The girls gazed after her unhappily.

"Did you ever!" gasped Mollie.

"I didn't mean to make her feel bad. Betty, of all people!" said Amy, conscience stricken. "And of course she's right about our trying to cheer up. Only, I don't want to, someway."

"Betty's a darling," said Mollie thoughtfully. "But of course she can't quite realize how badly we feel. If it were her little brother and sister, now—"

And so gradually Betty came to feel herself more or less of an outsider with these girls who were so close to her. And it was all because they misunderstood her effort to cheer them up and thought she could not feel for them because nothing terrible had happened to her yet.

"I'll show them," she told herself fiercely, "if anything should happen to Allen—" But she shivered and turned away shudderingly from the thought. Allen—if only she could see him for five minutes—just five minutes—

Some way the days dragged through until a week passed, then part of another. Still there had been no clue to the whereabouts of the twins, nor any further news of Will.
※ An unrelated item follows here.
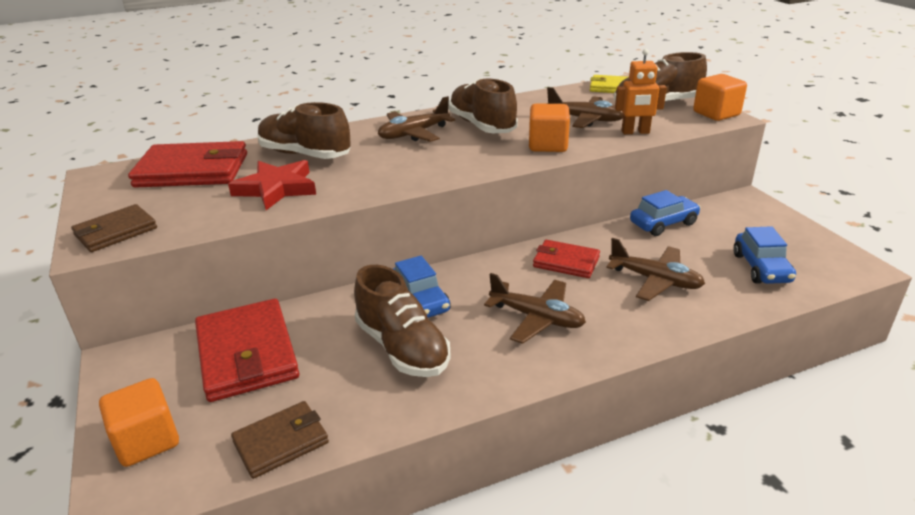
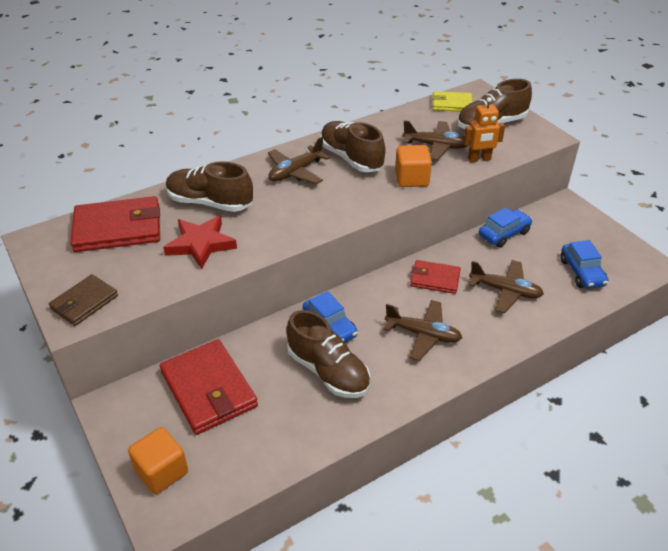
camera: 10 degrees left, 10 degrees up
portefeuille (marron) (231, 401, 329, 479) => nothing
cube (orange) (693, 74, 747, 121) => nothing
"And this is the wonderful vacation we planned!" said Grace with a wry smile, breaking one of the long silences that had become common with the Outdoor Girls these days.

They were, as usual, sitting on the sand and trying to occupy their minds with sewing or reading, yet always with an eye to the road in readiness to rush to their red-headed combination of delivery boy and postman whenever he saw fit to put in an appearance.

Betty opened her mouth to say something, but closed it again. She had learned that any suggestion she might make would be wrongly interpreted by the girls who were engrossed in their own troubles, and so she had wisely decided to say nothing.